Contexto. El Salmo 74 es un salmo de lamento comunitario atribuido a Asaf (o a la escuela de Asaf), escrito muy probablemente ante la devastación del santuario, ya sea por Babilonia o por alguna profanación posterior. El pueblo contempla el templo destruido, los enemigos burlándose y la ausencia de profeta que anuncie consuelo (vv. 1-11). El versículo 12 marca el giro decisivo del salmo: el lamento da paso a la confesión de fe, recordando quién es Dios antes de suplicar de nuevo.

Explicación. El salmista declara «Dios es mi rey» (en hebreo, melek), afirmando su soberanía absoluta no como abstracción, sino como posesión personal: «mi» rey. La expresión «desde tiempo antiguo» (miqqedem) ancla su confianza en la eternidad del reinado divino, anterior a toda crisis. El verbo «obra salvación» (yeshu'ot) está en participio: Dios no salvó una sola vez, sino que es el Salvador constante «en medio de la tierra». Desde una lectura reformada, aquí brilla la soberanía de Dios sobre la historia: aun cuando parece ausente, no ha abdicado de su trono. La salvación es enteramente obra suya, no fruto humano, prefigurando la gracia que en Cristo «obra salvación en medio de la tierra».

Referencias relacionadas. La eternidad del reinado divino resuena en el Salmo 93:2 («desde la eternidad tú eres»). El obrar salvador de Dios se canta en Éxodo 15:18 tras el mar Rojo. La permanencia de su trono ante la ruina aparece en Lamentaciones 5:19. Y la plenitud de esta salvación «en medio de la tierra» se cumple en Lucas 2:11 y Colosenses 1:13, donde el Rey eterno nos traslada a su reino.

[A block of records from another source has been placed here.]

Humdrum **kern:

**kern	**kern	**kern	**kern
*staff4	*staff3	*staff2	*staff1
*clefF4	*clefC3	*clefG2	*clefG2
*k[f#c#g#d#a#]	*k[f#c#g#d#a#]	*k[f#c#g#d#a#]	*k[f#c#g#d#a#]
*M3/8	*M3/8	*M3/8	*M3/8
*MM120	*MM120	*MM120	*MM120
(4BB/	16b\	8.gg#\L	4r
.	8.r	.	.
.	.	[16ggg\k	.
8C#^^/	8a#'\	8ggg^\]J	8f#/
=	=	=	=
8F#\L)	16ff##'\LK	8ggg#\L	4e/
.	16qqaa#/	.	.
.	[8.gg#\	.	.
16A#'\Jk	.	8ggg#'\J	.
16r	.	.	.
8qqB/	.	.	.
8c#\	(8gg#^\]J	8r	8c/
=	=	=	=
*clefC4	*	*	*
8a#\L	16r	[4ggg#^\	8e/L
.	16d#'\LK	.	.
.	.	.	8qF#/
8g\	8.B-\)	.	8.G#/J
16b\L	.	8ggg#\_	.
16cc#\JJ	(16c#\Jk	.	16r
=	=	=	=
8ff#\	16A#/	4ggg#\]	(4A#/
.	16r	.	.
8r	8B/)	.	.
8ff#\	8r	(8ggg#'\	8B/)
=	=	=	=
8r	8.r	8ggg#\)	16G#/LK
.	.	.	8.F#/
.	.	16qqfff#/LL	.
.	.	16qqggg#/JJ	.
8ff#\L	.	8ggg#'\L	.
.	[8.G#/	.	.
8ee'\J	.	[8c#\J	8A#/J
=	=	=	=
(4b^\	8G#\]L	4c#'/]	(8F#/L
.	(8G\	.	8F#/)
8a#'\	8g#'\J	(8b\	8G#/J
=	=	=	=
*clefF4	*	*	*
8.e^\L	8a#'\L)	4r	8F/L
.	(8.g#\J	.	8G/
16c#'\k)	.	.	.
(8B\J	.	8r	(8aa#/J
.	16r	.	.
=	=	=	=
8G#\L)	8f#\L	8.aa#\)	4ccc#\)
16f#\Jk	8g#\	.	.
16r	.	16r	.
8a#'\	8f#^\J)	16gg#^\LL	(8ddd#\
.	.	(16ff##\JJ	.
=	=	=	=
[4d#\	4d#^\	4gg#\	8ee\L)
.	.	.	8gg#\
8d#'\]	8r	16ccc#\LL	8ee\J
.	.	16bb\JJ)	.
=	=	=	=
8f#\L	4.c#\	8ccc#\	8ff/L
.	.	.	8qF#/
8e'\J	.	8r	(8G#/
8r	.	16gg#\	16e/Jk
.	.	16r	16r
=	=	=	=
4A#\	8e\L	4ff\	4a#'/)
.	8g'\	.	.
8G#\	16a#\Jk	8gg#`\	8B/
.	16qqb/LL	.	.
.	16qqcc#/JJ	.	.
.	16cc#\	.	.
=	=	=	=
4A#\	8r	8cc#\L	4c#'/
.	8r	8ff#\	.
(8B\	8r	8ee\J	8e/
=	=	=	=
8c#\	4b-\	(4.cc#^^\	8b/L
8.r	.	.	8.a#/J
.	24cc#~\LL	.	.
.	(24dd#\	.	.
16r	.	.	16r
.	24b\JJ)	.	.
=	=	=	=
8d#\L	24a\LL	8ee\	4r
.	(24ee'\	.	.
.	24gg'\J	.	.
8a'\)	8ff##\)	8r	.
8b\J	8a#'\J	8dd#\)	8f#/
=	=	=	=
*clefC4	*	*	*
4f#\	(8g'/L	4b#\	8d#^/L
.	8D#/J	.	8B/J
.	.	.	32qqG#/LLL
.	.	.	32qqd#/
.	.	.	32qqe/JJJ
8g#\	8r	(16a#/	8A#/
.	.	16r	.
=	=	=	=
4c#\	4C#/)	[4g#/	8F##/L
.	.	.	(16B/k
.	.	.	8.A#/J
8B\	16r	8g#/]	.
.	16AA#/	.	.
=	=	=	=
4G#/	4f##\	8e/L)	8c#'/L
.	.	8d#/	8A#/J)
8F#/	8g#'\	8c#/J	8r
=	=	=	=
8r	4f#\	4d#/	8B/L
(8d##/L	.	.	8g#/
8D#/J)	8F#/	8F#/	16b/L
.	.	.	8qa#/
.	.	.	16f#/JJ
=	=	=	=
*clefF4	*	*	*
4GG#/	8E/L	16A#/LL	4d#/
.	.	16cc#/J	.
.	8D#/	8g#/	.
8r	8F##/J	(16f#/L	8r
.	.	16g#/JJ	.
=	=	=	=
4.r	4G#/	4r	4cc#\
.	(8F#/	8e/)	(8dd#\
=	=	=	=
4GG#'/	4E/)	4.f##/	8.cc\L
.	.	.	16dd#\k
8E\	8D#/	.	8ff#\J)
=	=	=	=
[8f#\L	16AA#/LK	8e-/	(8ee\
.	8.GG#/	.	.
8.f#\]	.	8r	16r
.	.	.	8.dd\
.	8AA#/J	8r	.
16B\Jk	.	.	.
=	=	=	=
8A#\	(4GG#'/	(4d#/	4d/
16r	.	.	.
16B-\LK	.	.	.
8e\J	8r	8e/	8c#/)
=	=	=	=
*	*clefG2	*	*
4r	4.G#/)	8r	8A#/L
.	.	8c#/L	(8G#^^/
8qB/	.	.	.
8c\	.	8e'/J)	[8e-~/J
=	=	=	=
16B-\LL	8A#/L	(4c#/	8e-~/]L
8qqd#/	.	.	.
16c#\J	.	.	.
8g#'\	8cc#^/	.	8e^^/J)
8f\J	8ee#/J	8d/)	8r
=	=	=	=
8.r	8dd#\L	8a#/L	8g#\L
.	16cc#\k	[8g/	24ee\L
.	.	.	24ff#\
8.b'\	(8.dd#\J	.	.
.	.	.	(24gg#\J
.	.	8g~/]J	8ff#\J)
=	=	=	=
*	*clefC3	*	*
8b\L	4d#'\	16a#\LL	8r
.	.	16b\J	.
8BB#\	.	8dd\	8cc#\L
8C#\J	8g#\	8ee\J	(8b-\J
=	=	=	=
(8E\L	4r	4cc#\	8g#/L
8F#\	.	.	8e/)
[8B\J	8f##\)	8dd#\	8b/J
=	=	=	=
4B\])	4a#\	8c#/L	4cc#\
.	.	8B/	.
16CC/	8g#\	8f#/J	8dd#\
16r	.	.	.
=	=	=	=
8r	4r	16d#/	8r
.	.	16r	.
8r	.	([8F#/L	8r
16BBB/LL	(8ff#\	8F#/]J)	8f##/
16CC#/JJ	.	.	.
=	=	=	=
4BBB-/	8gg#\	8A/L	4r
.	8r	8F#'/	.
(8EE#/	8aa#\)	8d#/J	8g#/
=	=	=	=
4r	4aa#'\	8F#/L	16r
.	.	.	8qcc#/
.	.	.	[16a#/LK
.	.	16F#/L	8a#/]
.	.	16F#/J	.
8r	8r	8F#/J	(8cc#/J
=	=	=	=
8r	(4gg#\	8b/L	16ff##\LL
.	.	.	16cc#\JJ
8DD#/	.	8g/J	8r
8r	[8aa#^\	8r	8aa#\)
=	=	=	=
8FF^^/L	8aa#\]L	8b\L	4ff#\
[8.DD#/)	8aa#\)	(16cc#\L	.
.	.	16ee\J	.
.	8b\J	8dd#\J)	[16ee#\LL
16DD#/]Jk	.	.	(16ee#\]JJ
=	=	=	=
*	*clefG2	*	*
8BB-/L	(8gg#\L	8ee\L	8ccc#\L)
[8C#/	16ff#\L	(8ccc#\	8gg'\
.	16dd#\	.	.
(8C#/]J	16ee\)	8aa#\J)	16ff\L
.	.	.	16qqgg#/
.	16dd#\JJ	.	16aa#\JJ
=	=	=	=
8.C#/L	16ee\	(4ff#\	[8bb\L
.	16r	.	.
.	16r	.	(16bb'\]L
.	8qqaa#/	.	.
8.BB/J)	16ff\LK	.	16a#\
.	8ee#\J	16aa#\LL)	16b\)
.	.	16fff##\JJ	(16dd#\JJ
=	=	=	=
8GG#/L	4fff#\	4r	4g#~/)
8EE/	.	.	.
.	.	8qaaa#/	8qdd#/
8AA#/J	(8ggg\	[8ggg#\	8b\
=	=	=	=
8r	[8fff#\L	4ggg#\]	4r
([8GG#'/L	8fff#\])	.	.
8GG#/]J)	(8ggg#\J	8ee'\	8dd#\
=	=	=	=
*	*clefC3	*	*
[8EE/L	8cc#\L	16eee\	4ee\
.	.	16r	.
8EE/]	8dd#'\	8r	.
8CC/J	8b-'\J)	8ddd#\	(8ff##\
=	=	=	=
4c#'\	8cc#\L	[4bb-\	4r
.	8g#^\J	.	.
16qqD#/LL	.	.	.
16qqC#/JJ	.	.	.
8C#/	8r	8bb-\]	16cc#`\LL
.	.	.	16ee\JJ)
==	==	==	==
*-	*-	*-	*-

Aplicación práctica. Cuando todo parece derrumbarse —la salud, la iglesia, la nación— el creyente reformado no improvisa esperanza, sino que la edifica sobre la realidad permanente del reinado de Dios. Recordar «desde tiempo antiguo» es predicarse a sí mismo la verdad que las emociones niegan. La oración honesta puede incluir el lamento, pero halla su ancla en la confesión de que Dios sigue siendo Rey y Salvador, hoy como ayer.

Para reflexionar. ¿Estás permitiendo que las ruinas visibles definan tu fe, o estás confesando, en medio del dolor, que Dios sigue siendo tu Rey «desde tiempo antiguo»?